# Instructions for the task
Copy whichever lines of the data hold the word "linecap".

# Data records
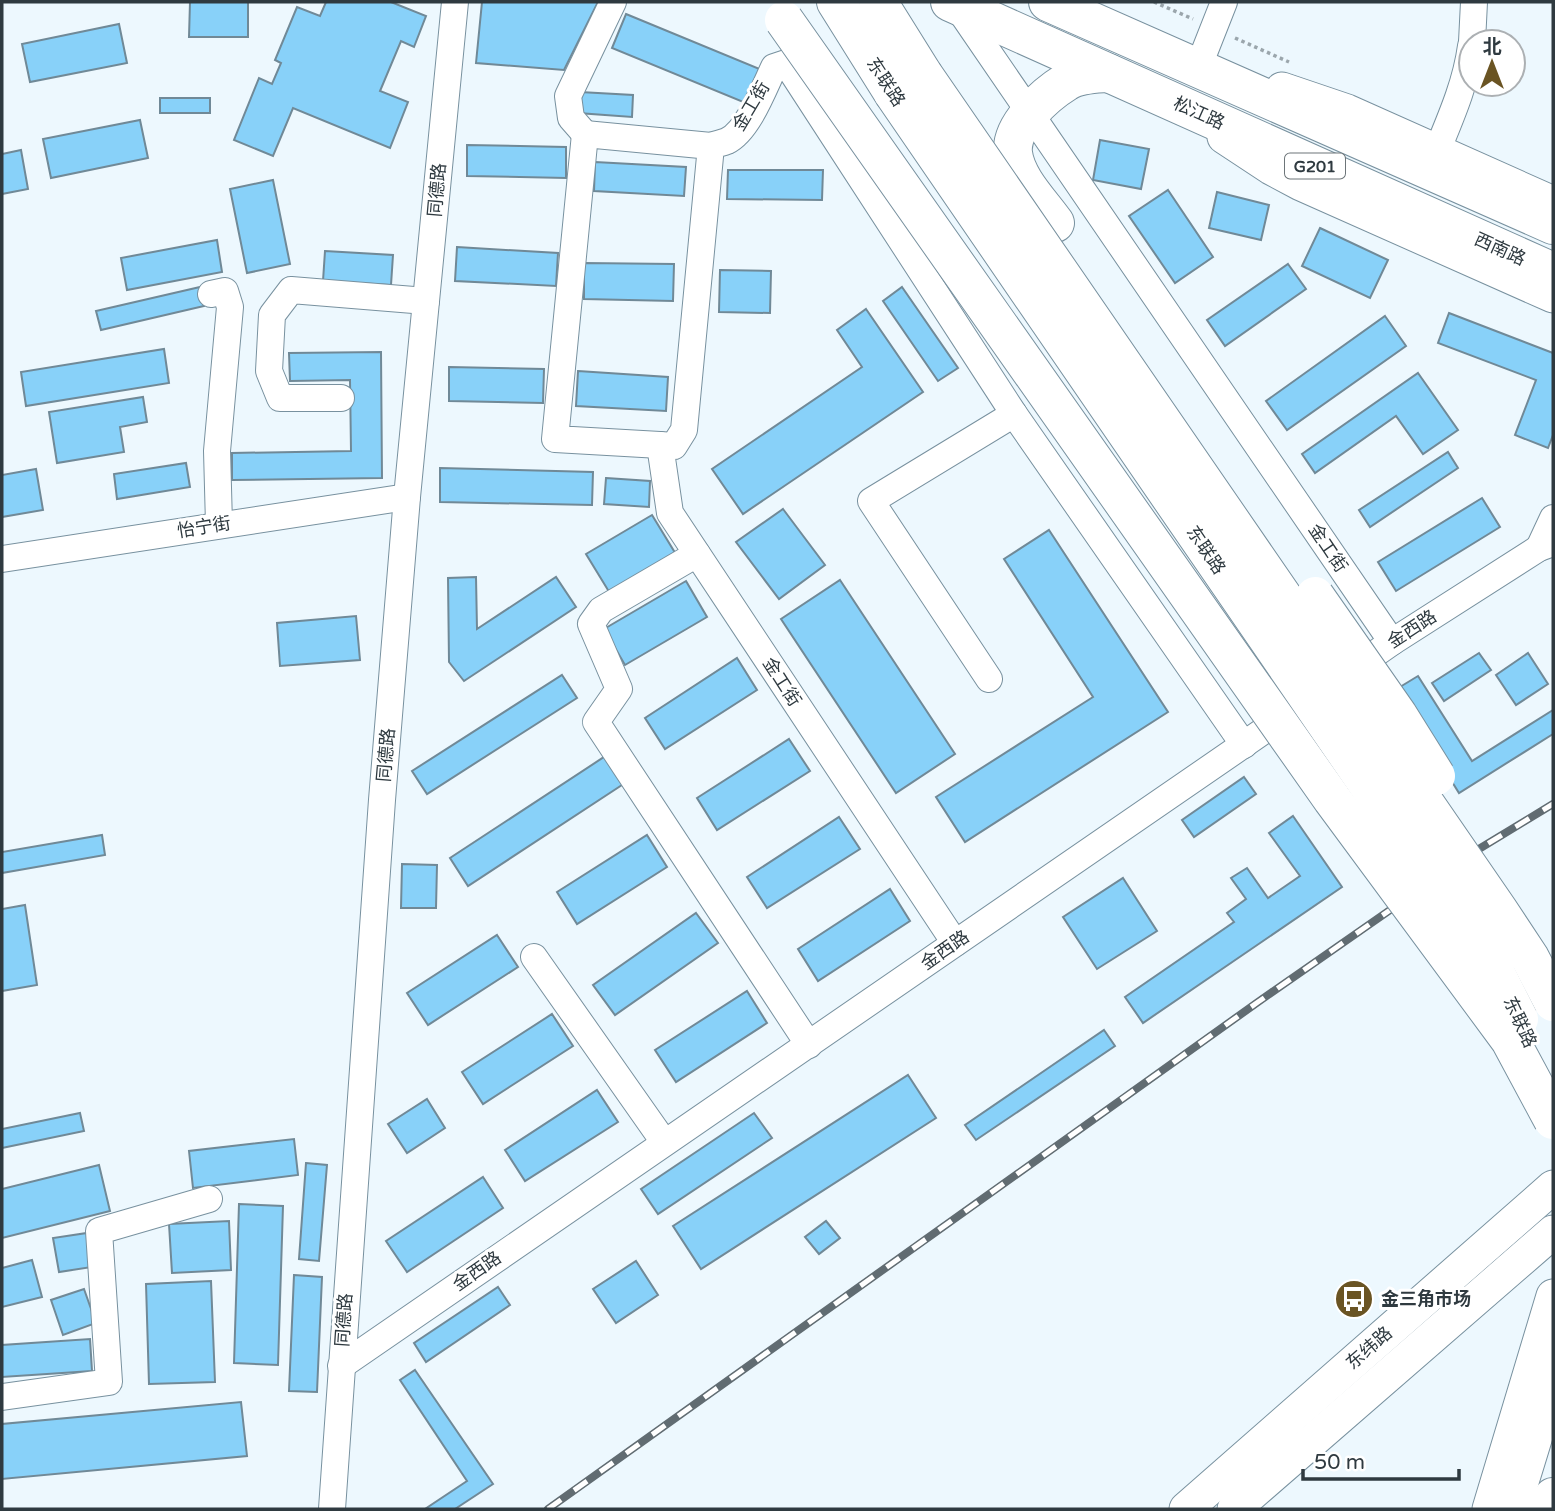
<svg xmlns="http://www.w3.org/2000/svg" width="1555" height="1511" viewBox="0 0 1555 1511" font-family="'Varela Round','Noto Sans SC',sans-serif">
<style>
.building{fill:#88d1f9;stroke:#708997;stroke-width:2}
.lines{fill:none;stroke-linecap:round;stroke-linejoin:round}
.minor-casing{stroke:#78919f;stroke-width:28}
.major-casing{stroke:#78919f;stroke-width:35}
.highway-casing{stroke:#78919f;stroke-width:40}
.path{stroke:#9ba6ac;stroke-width:3.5;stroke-dasharray:3.5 3.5;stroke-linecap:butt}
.minor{stroke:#fff;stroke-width:26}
.major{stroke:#fff;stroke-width:33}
.highway{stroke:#fff;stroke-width:38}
.rail-casing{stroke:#616c72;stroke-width:8}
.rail{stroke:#fff;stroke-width:5;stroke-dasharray:16;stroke-linecap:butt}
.highway-bridge-casing{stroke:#78919f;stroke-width:40;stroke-linecap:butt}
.highway-bridge{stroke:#fff;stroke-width:38}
.labels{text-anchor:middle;stroke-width:6;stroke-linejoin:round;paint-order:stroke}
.shield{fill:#fff;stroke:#6d7579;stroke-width:2}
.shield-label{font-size:16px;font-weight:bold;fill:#2f3a40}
.street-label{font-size:18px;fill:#2f3a40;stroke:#fff}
.poi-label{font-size:18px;font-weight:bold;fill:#2f3a40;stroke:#fff;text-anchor:start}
</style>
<rect width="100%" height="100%" fill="#edf8fe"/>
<g class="building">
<polygon points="190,2 248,2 248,37 189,37"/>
<polygon points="326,2 391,2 426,16 414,47 401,41 380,91 408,102 390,148 293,108 273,156 234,140 259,78 272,84 281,63 275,60 297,7 320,16"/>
<polygon points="482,2 598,2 564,70 476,63"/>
<polygon points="626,14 762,70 748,104 612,48"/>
<polygon points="119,24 127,63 30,82 22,44"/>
<polygon points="580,92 633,95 632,117 578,113"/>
<rect x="160" y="98" width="50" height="15"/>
<polygon points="140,120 148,158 51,178 43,139"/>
<polygon points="1100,140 1149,149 1141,189 1093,180"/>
<polygon points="467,145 566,147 566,178 467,176"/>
<polygon points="21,150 28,189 2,194 2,154"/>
<polygon points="595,162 686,167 684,196 594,191"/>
<polygon points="728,170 823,170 822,200 727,199"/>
<polygon points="273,180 290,264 247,273 230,189"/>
<polygon points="1168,190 1213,257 1175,283 1129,216"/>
<polygon points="1217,192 1269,205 1261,240 1209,228"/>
<polygon points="1320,228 1388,260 1370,298 1302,266"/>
<polygon points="217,240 222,272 127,290 121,258"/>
<polygon points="457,247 558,253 556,286 455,281"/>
<polygon points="325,251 393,255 391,285 323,281"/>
<polygon points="584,263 674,264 673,301 584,299"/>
<polygon points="1288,264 1306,289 1225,346 1207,320"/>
<polygon points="720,270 771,271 770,313 719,312"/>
<polygon points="200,287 204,306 101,330 96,311"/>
<polygon points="902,287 958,368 938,381 883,301"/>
<polygon points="866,309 923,392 743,514 712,469 862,367 837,330"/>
<polygon points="1449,313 1553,353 1553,435 1548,448 1515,435 1536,380 1438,343"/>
<polygon points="1385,316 1406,346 1287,430 1266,401"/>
<polygon points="164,349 169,383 26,406 21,372"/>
<polygon points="381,352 382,478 232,480 232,453 351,451 350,380 290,381 289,353"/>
<polygon points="449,367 544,369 543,403 449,401"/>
<polygon points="578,371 668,377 666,411 576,406"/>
<polygon points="1418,373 1458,430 1423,454 1396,416 1315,473 1302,454"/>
<polygon points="143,397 147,422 120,427 124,452 57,463 49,412"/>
<polygon points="1448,452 1458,468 1370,527 1359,510"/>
<polygon points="186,463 190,487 117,499 114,474"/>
<polygon points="440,468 593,472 592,505 440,502"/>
<polygon points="36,469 43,510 2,517 2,475"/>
<polygon points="606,478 650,481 649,507 604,504"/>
<polygon points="1482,498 1500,527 1396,591 1378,562"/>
<polygon points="783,509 825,565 779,599 736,542"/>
<polygon points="652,515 677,556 611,595 586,554"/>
<polygon points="1049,530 1168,712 965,842 936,797 1093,697 1004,559"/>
<polygon points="476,577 477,629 556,577 576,607 464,681 449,662 448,578"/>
<polygon points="840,580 955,754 896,793 781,619"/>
<polygon points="686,581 707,617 625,665 604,629"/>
<polygon points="356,616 360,660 280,666 277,623"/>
<polygon points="1479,653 1491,670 1444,701 1432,683"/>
<polygon points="1528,653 1548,684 1516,705 1496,675"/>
<polygon points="737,658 757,690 665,749 645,718"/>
<polygon points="562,675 577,698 427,794 412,771"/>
<polygon points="1418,676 1472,761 1553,710 1553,734 1459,793 1395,690"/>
<polygon points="789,739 810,771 717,830 697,798"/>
<polygon points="607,755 625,783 468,886 450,858"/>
<polygon points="1244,777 1256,794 1194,837 1182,820"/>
<polygon points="1293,816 1342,887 1143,1023 1125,997 1234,922 1227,913 1246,899 1231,878 1247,868 1268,898 1300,876 1269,833"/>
<polygon points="839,817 860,849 767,908 747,877"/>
<polygon points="102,835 105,855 2,873 2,852"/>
<polygon points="647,835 667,867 577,924 557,892"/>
<polygon points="402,864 437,865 436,908 401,908"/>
<polygon points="1123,878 1157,931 1097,969 1063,917"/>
<polygon points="890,889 910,921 818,981 798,949"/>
<polygon points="25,905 37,985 2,991 2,909"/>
<polygon points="696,913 718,943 615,1015 593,985"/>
<polygon points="497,935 518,967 428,1025 407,993"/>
<polygon points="747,991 767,1023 676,1082 655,1050"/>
<polygon points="552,1014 573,1046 483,1104 462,1072"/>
<polygon points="1104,1030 1115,1046 976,1140 965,1125"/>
<polygon points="908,1075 936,1118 701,1269 673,1226"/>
<polygon points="597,1090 618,1122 525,1181 505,1150"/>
<polygon points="427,1099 445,1128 407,1153 388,1124"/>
<polygon points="80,1113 84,1131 2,1148 2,1129"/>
<polygon points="754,1113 772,1138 658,1214 641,1189"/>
<polygon points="294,1139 298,1175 193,1188 189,1151"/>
<polygon points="306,1163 327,1165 319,1261 299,1259"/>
<polygon points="99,1165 110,1211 2,1238 2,1189"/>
<polygon points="483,1177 503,1208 407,1272 386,1241"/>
<polygon points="239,1204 283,1206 278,1365 234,1363"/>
<polygon points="229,1221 231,1270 172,1273 169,1224"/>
<polygon points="826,1221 840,1238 819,1254 805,1237"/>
<polygon points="87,1233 92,1267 59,1272 53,1238"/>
<polygon points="32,1260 42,1297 2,1307 2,1268"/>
<polygon points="636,1261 658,1295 616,1323 593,1289"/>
<polygon points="294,1275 322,1277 317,1392 289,1391"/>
<polygon points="211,1281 215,1382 149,1384 146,1284"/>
<polygon points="498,1287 510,1305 426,1362 414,1343"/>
<polygon points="84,1289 96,1323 63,1335 51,1300"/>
<polygon points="90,1339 92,1371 2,1377 2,1345"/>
<polygon points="415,1370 493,1484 455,1509 425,1509 467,1481 400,1380"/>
<polygon points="241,1402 247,1456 2,1479 2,1424"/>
</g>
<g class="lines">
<defs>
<g id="minor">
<polyline points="956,5 1392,642"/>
<polyline points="1472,42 1474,2"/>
<polyline points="1198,68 1224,2"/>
<polyline points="585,134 571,118 568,96 613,2"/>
<path d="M 1437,151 C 1451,117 1466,83 1471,46"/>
<polyline points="211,294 225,291 230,307 217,451 219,524"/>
<polyline points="341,398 280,398 269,371 272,315 291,290 426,301"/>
<polyline points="660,445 555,439 585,134 711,146"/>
<polyline points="1539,548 1553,518"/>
<polyline points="697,554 601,610 591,624 619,689 596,722 809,1045"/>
<polyline points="2,559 407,497"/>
<polyline points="1349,672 1392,642 1539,548 1553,543"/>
<polyline points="989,679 871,501 1014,414"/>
<path d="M 955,943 L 670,513 L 660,445 L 674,446 L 684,430 L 711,146 C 716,144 722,143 727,141 C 748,131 764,88 774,67 L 786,63 L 1014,414 L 1244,745"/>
<polyline points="534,957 664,1142"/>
<polyline points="341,1366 1291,712"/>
<polyline points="2,1397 109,1382 99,1231 209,1199"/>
<polyline points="332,1509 382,800 407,497 455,2"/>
</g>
<g id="major">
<polyline points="1282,89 1347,111 1553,203"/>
<polyline points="1224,137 1271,168 1301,184 1553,296"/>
<polyline points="1186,1509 1553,1187"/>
<polyline points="1234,1509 1553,1232"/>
<polyline points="1489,1509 1553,1296"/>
</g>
<g id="highway">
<polyline points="836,2 893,93"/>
<polyline points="878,2 923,74"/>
<polyline points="950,2 1553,272"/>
<polyline points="1048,2 1553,225"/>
<path d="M 1055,223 C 1041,203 1016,179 1013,153 C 1010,126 1045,95 1066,82 C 1078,74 1094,74 1108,73"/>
<polyline points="1511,1509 1553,1372"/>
<polyline points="1549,1509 1553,1497"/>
</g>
</defs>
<use href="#minor" class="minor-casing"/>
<use href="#major" class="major-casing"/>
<use href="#highway" class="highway-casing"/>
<g class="path">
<polyline points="1154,2 1193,19"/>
<polyline points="1235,38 1289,62"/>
</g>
<use href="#minor" class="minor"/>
<use href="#major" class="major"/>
<use href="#highway" class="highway"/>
<defs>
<polyline id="rail" points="548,1509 1258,1002 1469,855 1553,804"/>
</defs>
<use href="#rail" class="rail-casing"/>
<use href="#rail" class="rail"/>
<defs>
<g id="highway-bridge">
<polyline points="784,20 1332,799 1510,1040 1553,1120"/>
<polyline points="923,74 1499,911 1530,958 1553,1002"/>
<polyline points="893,93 1491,964 1519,1019"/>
<polyline points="1315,596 1398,715 1436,776"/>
</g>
</defs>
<use href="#highway-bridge" class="highway-bridge-casing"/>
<use href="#highway-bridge" class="highway-bridge"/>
</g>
<defs>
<symbol id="bus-disc" viewBox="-11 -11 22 22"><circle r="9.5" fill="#6a5423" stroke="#fff"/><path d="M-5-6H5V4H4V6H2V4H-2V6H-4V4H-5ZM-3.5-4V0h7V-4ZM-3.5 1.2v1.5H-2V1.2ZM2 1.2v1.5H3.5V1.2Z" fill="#fff"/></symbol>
</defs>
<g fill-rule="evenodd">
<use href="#bus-disc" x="1332" y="1277" width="44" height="44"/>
</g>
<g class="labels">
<rect class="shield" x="1285" y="153.5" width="60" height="25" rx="5"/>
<g class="shield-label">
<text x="1315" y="172">G201</text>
</g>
<g class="street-label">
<text transform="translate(886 82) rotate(57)" y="6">东联路</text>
<text transform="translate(751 106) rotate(-59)" y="6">金工街</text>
<text transform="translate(1199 113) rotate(24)" y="6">松江路</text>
<text transform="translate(437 190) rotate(-85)" y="6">同德路</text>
<text transform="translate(1500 249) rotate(24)" y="6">西南路</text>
<text transform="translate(204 527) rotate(-9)" y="6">怡宁街</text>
<text transform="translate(1328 548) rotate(56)" y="6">金工街</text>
<text transform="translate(1206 550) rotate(56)" y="6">东联路</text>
<text transform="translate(1412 629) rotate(-33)" y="6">金西路</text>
<text transform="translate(782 682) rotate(57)" y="6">金工街</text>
<text transform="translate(386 755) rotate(-85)" y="6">同德路</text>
<text transform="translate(945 950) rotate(-35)" y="6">金西路</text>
<text transform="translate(1520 1022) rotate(65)" y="6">东联路</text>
<text transform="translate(477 1271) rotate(-35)" y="6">金西路</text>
<text transform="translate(344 1320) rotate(-86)" y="6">同德路</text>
<text transform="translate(1369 1348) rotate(-41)" y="6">东纬路</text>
</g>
<g class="poi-label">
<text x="1381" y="1305">金三角市场</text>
</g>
</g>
<rect width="1555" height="1511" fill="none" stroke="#2f3a40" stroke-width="7"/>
<g transform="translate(1492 63)"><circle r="33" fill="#ffffff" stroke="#acb0b3" stroke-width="2"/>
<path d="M0-5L12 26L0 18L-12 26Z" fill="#6a5423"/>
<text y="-10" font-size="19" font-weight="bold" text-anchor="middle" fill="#2f3a40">北</text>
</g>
<path d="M1303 1469v10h156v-10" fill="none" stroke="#2f3a40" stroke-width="3.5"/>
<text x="1314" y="1469" font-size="21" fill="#2f3a40" stroke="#ffffff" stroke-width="5" paint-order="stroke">50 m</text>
</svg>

# Final answer
.lines{fill:none;stroke-linecap:round;stroke-linejoin:round}
.path{stroke:#9ba6ac;stroke-width:3.5;stroke-dasharray:3.5 3.5;stroke-linecap:butt}
.rail{stroke:#fff;stroke-width:5;stroke-dasharray:16;stroke-linecap:butt}
.highway-bridge-casing{stroke:#78919f;stroke-width:40;stroke-linecap:butt}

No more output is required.